DOCUMENT PASSAGE:
- Origin: Boston, Massachusetts
- Genres: Klezmer
- Labels: Kleztone, Vanguard, Rounder
- Members: Grant Smith, Eden MacAdam-Somer, Hankus Netsky, Robin Miller, Mark Berney, Yaeko Miranda-Elmaleh, Mark Hamilton, Jim Guttman, Ilene Stahl
- Past members: Steve Netsky, Don Byron, Judy Bressler, Jeffrey Warschauer, Frank London, Alan Bern, Evan Harlan, Barry Shapiro, Charlie Berg
- Website: klezmerconservatory.com

= Klezmer Conservatory Band =

American klezmer music group

The Klezmer Conservatory Band is a Boston-based group which performs traditional klezmer music; it was formed by Hankus Netsky of the New England Conservatory of Music in 1980. Originally formed for a single concert, they have gone on to release eleven albums.

Netsky is the grandson and nephew of traditional klezmer musicians. He was inspired by jam sessions with Irish musicians to attempt something with klezmer music. He recruited many of the musicians from the New England Conservatory of Music's Third Stream department with the majority having jazz or folk backgrounds.

DATA ROWS:
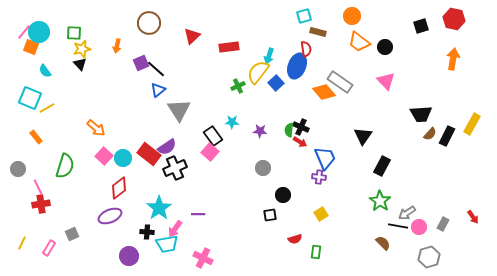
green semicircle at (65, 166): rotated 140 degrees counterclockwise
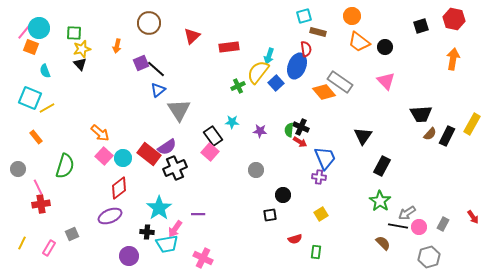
cyan circle at (39, 32): moved 4 px up
cyan semicircle at (45, 71): rotated 16 degrees clockwise
orange arrow at (96, 128): moved 4 px right, 5 px down
gray circle at (263, 168): moved 7 px left, 2 px down
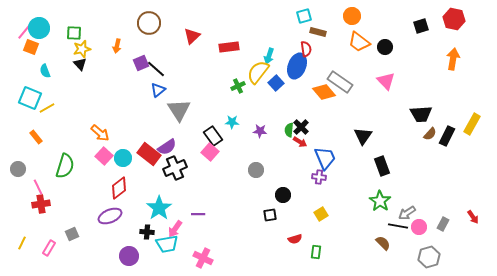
black cross at (301, 127): rotated 21 degrees clockwise
black rectangle at (382, 166): rotated 48 degrees counterclockwise
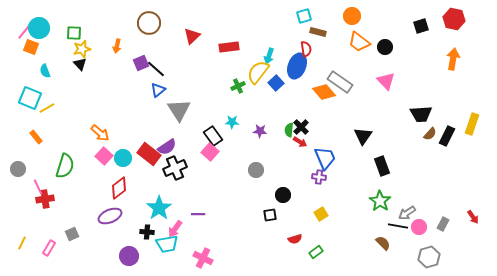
yellow rectangle at (472, 124): rotated 10 degrees counterclockwise
red cross at (41, 204): moved 4 px right, 5 px up
green rectangle at (316, 252): rotated 48 degrees clockwise
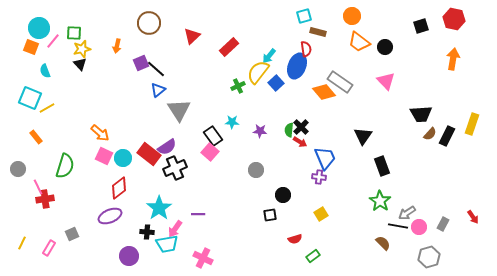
pink line at (24, 32): moved 29 px right, 9 px down
red rectangle at (229, 47): rotated 36 degrees counterclockwise
cyan arrow at (269, 56): rotated 21 degrees clockwise
pink square at (104, 156): rotated 18 degrees counterclockwise
green rectangle at (316, 252): moved 3 px left, 4 px down
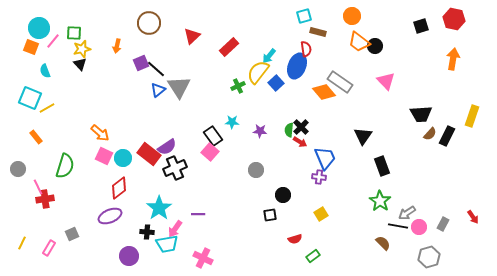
black circle at (385, 47): moved 10 px left, 1 px up
gray triangle at (179, 110): moved 23 px up
yellow rectangle at (472, 124): moved 8 px up
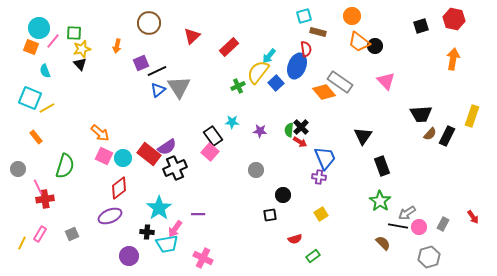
black line at (156, 69): moved 1 px right, 2 px down; rotated 66 degrees counterclockwise
pink rectangle at (49, 248): moved 9 px left, 14 px up
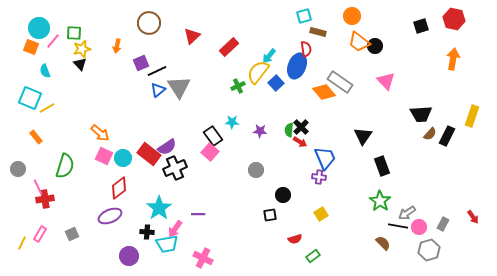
gray hexagon at (429, 257): moved 7 px up
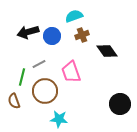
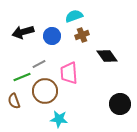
black arrow: moved 5 px left
black diamond: moved 5 px down
pink trapezoid: moved 2 px left, 1 px down; rotated 15 degrees clockwise
green line: rotated 54 degrees clockwise
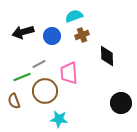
black diamond: rotated 35 degrees clockwise
black circle: moved 1 px right, 1 px up
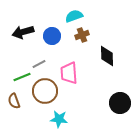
black circle: moved 1 px left
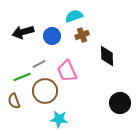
pink trapezoid: moved 2 px left, 2 px up; rotated 20 degrees counterclockwise
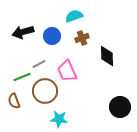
brown cross: moved 3 px down
black circle: moved 4 px down
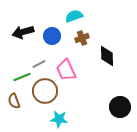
pink trapezoid: moved 1 px left, 1 px up
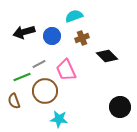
black arrow: moved 1 px right
black diamond: rotated 45 degrees counterclockwise
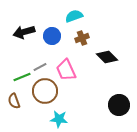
black diamond: moved 1 px down
gray line: moved 1 px right, 3 px down
black circle: moved 1 px left, 2 px up
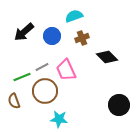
black arrow: rotated 25 degrees counterclockwise
gray line: moved 2 px right
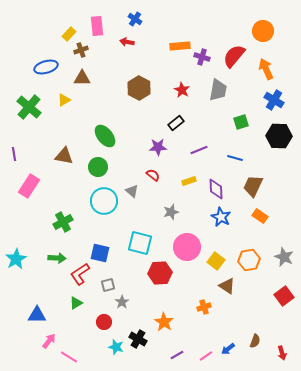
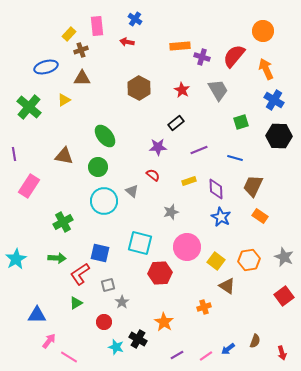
gray trapezoid at (218, 90): rotated 40 degrees counterclockwise
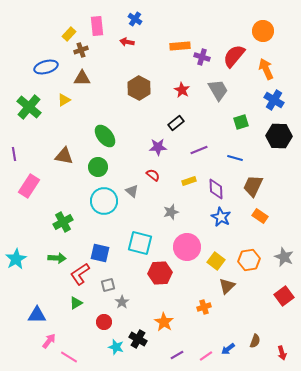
brown triangle at (227, 286): rotated 42 degrees clockwise
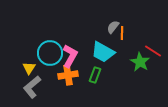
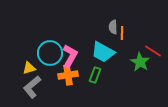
gray semicircle: rotated 40 degrees counterclockwise
yellow triangle: rotated 40 degrees clockwise
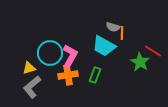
gray semicircle: rotated 72 degrees counterclockwise
cyan trapezoid: moved 1 px right, 6 px up
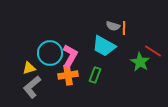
gray semicircle: moved 1 px up
orange line: moved 2 px right, 5 px up
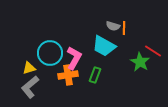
pink L-shape: moved 4 px right, 2 px down
gray L-shape: moved 2 px left
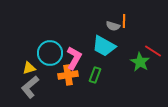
orange line: moved 7 px up
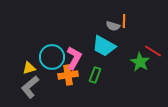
cyan circle: moved 2 px right, 4 px down
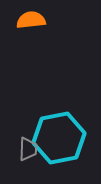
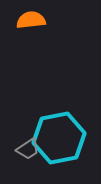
gray trapezoid: rotated 55 degrees clockwise
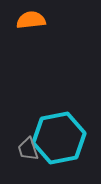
gray trapezoid: rotated 105 degrees clockwise
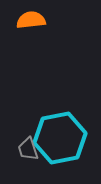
cyan hexagon: moved 1 px right
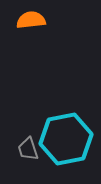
cyan hexagon: moved 6 px right, 1 px down
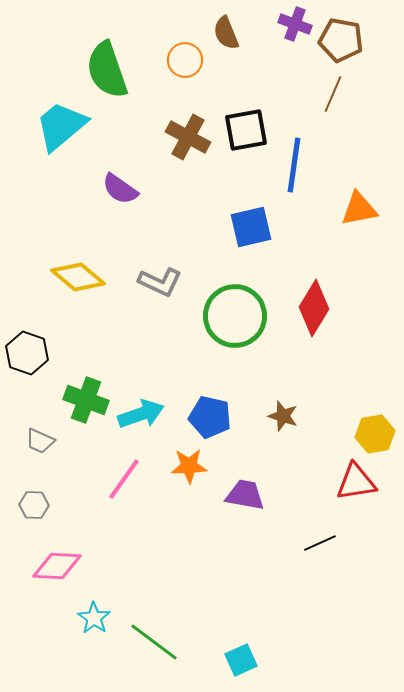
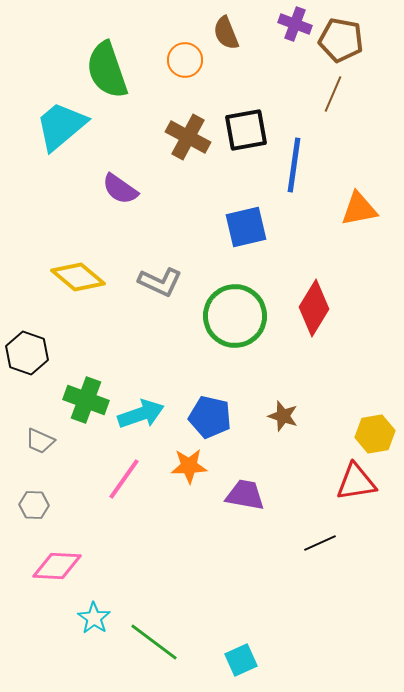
blue square: moved 5 px left
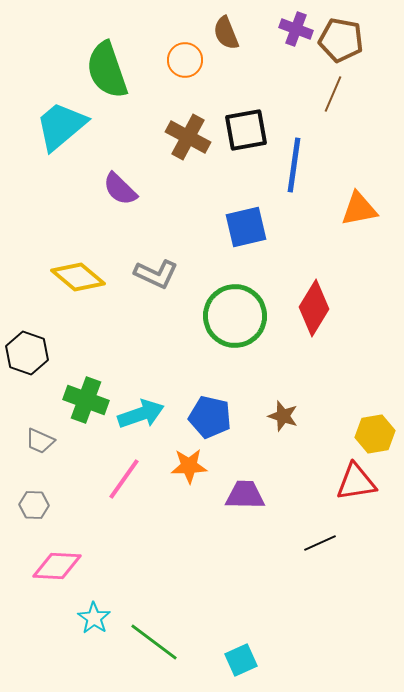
purple cross: moved 1 px right, 5 px down
purple semicircle: rotated 9 degrees clockwise
gray L-shape: moved 4 px left, 8 px up
purple trapezoid: rotated 9 degrees counterclockwise
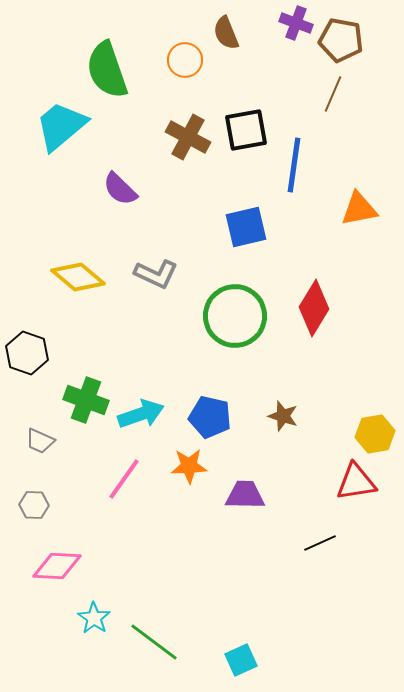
purple cross: moved 6 px up
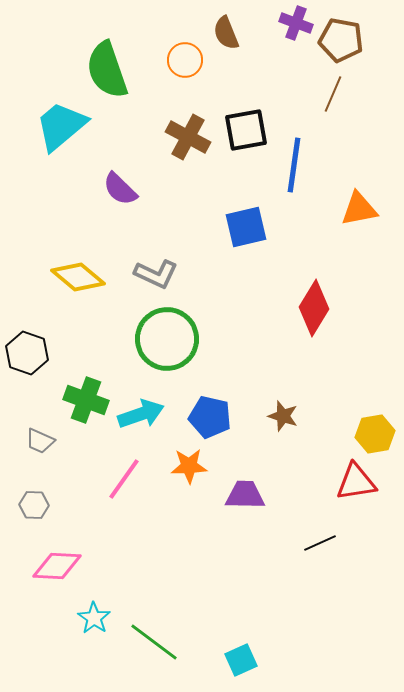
green circle: moved 68 px left, 23 px down
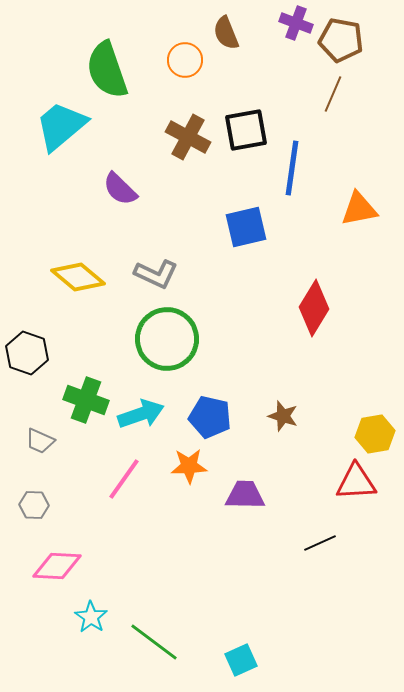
blue line: moved 2 px left, 3 px down
red triangle: rotated 6 degrees clockwise
cyan star: moved 3 px left, 1 px up
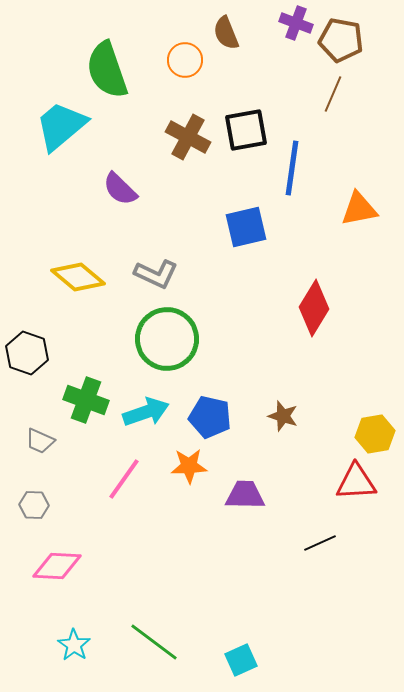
cyan arrow: moved 5 px right, 2 px up
cyan star: moved 17 px left, 28 px down
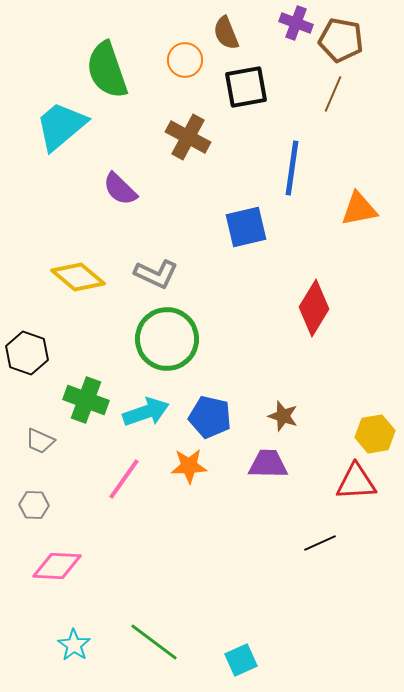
black square: moved 43 px up
purple trapezoid: moved 23 px right, 31 px up
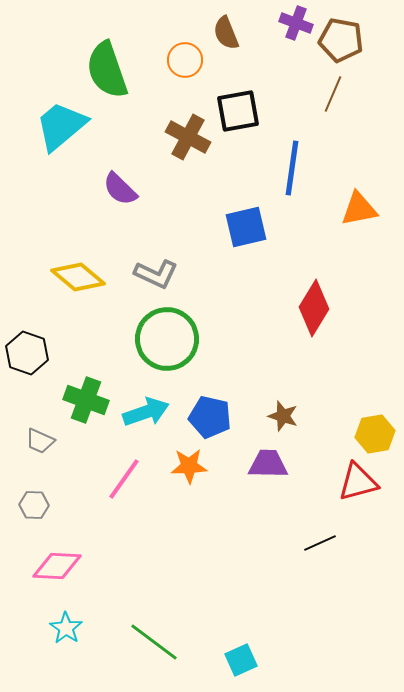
black square: moved 8 px left, 24 px down
red triangle: moved 2 px right; rotated 12 degrees counterclockwise
cyan star: moved 8 px left, 17 px up
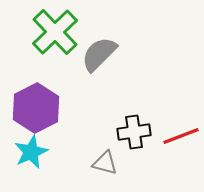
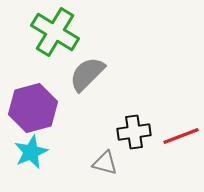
green cross: rotated 15 degrees counterclockwise
gray semicircle: moved 12 px left, 20 px down
purple hexagon: moved 3 px left; rotated 12 degrees clockwise
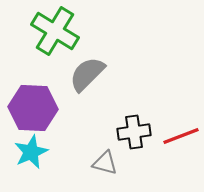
green cross: moved 1 px up
purple hexagon: rotated 18 degrees clockwise
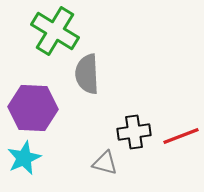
gray semicircle: rotated 48 degrees counterclockwise
cyan star: moved 7 px left, 6 px down
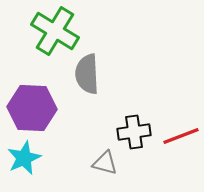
purple hexagon: moved 1 px left
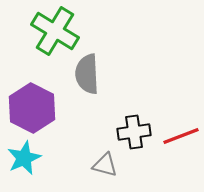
purple hexagon: rotated 24 degrees clockwise
gray triangle: moved 2 px down
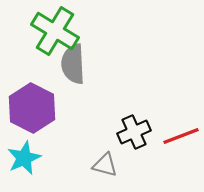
gray semicircle: moved 14 px left, 10 px up
black cross: rotated 16 degrees counterclockwise
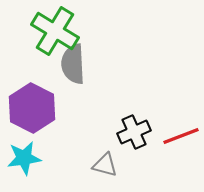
cyan star: rotated 16 degrees clockwise
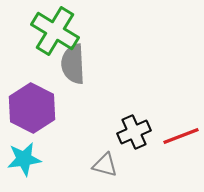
cyan star: moved 1 px down
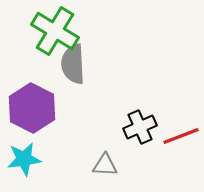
black cross: moved 6 px right, 5 px up
gray triangle: rotated 12 degrees counterclockwise
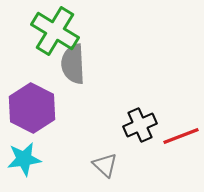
black cross: moved 2 px up
gray triangle: rotated 40 degrees clockwise
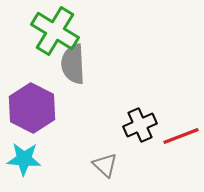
cyan star: rotated 12 degrees clockwise
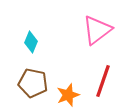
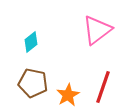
cyan diamond: rotated 30 degrees clockwise
red line: moved 6 px down
orange star: rotated 10 degrees counterclockwise
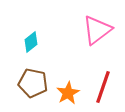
orange star: moved 2 px up
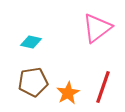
pink triangle: moved 2 px up
cyan diamond: rotated 50 degrees clockwise
brown pentagon: moved 1 px up; rotated 20 degrees counterclockwise
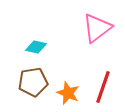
cyan diamond: moved 5 px right, 5 px down
orange star: rotated 20 degrees counterclockwise
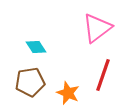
cyan diamond: rotated 45 degrees clockwise
brown pentagon: moved 3 px left
red line: moved 12 px up
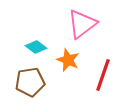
pink triangle: moved 15 px left, 4 px up
cyan diamond: rotated 20 degrees counterclockwise
orange star: moved 33 px up
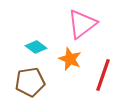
orange star: moved 2 px right, 1 px up
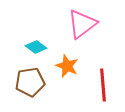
orange star: moved 3 px left, 7 px down
red line: moved 10 px down; rotated 24 degrees counterclockwise
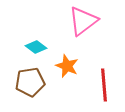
pink triangle: moved 1 px right, 3 px up
red line: moved 1 px right
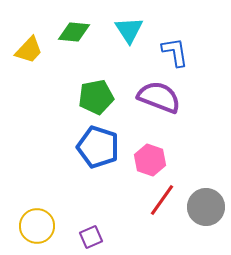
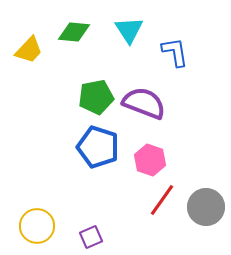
purple semicircle: moved 15 px left, 6 px down
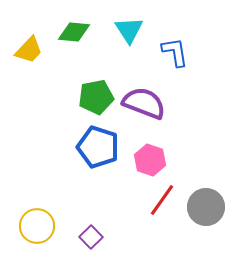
purple square: rotated 20 degrees counterclockwise
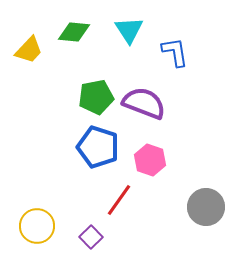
red line: moved 43 px left
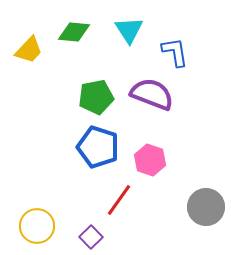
purple semicircle: moved 8 px right, 9 px up
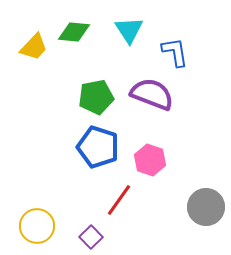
yellow trapezoid: moved 5 px right, 3 px up
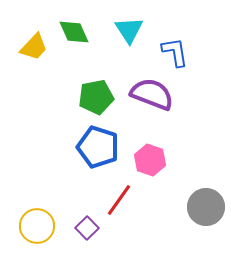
green diamond: rotated 60 degrees clockwise
purple square: moved 4 px left, 9 px up
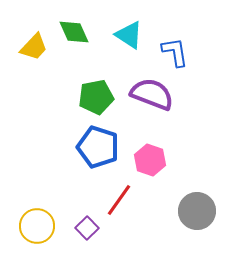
cyan triangle: moved 5 px down; rotated 24 degrees counterclockwise
gray circle: moved 9 px left, 4 px down
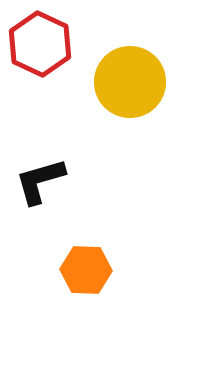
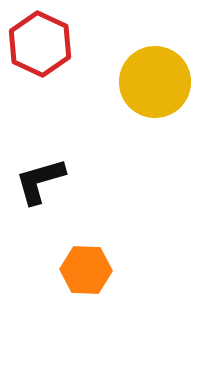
yellow circle: moved 25 px right
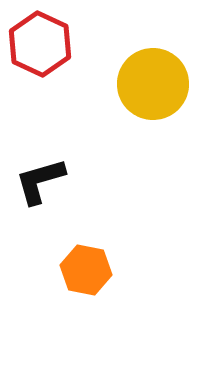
yellow circle: moved 2 px left, 2 px down
orange hexagon: rotated 9 degrees clockwise
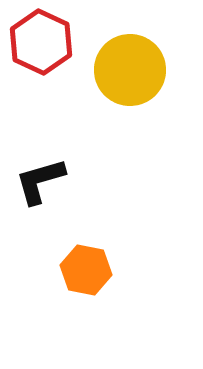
red hexagon: moved 1 px right, 2 px up
yellow circle: moved 23 px left, 14 px up
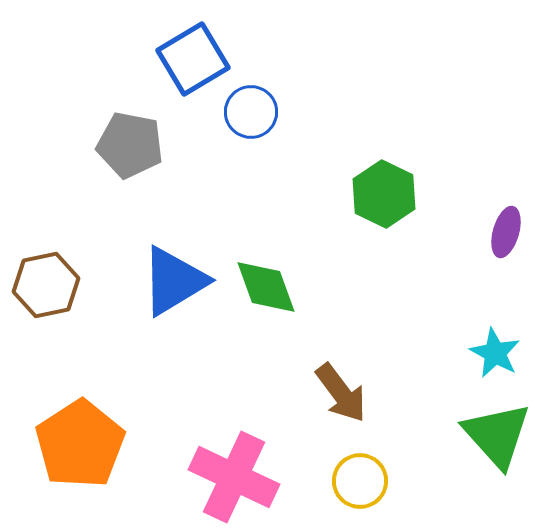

TASKS:
• 1. Using the Klezmer Conservatory Band profile, say whether each statement agrees with it, answering yes or no and quoting the deciding words: (a) Hankus Netsky formed the group in 1980; (b) the group was first put together to record an album; (c) jam sessions with Irish musicians inspired Netsky.
• 2. Render part of the entries as a JSON list of strings, one string per line. Begin at the line that has "black square: moved 8 px left, 24 px down" and stop after the line that has "brown pentagon: moved 1", leaving out the picture lines.
The entries have no connection to the Klezmer Conservatory Band profile.

IN RESPONSE:
• 1.
(a) Yes: "it was formed by Hankus Netsky of the New England Conservatory of Music in 1980"
(b) No: "Originally formed for a single concert"
(c) Yes: "He was inspired by jam sessions with Irish musicians"

• 2.
[
  "black square: moved 8 px left, 24 px down",
  "red triangle: moved 2 px right; rotated 12 degrees counterclockwise",
  "cyan star: moved 8 px left, 17 px up",
  "green cross: rotated 15 degrees counterclockwise",
  "gray semicircle: moved 12 px left, 20 px down",
  "purple hexagon: moved 3 px left; rotated 12 degrees clockwise",
  "green cross: moved 1 px up",
  "purple hexagon: rotated 18 degrees clockwise",
  "gray semicircle: rotated 48 degrees counterclockwise",
  "cyan star: moved 7 px left, 6 px down",
  "purple hexagon: moved 1 px left",
  "purple hexagon: rotated 24 degrees clockwise",
  "gray triangle: moved 2 px down",
  "gray semicircle: moved 14 px left, 10 px up",
  "black cross: rotated 16 degrees counterclockwise",
  "cyan star: rotated 16 degrees clockwise",
  "cyan star: moved 1 px down",
  "black cross: moved 6 px right, 5 px up",
  "gray triangle: rotated 12 degrees counterclockwise",
  "black cross: moved 2 px up",
  "gray triangle: rotated 40 degrees clockwise",
  "cyan star: rotated 12 degrees clockwise",
  "cyan diamond: rotated 30 degrees clockwise",
  "red line: moved 6 px down",
  "orange star: rotated 10 degrees counterclockwise",
  "orange star: moved 2 px up",
  "pink triangle: moved 2 px up",
  "cyan diamond: rotated 50 degrees clockwise",
  "brown pentagon: moved 1 px up; rotated 20 degrees counterclockwise"
]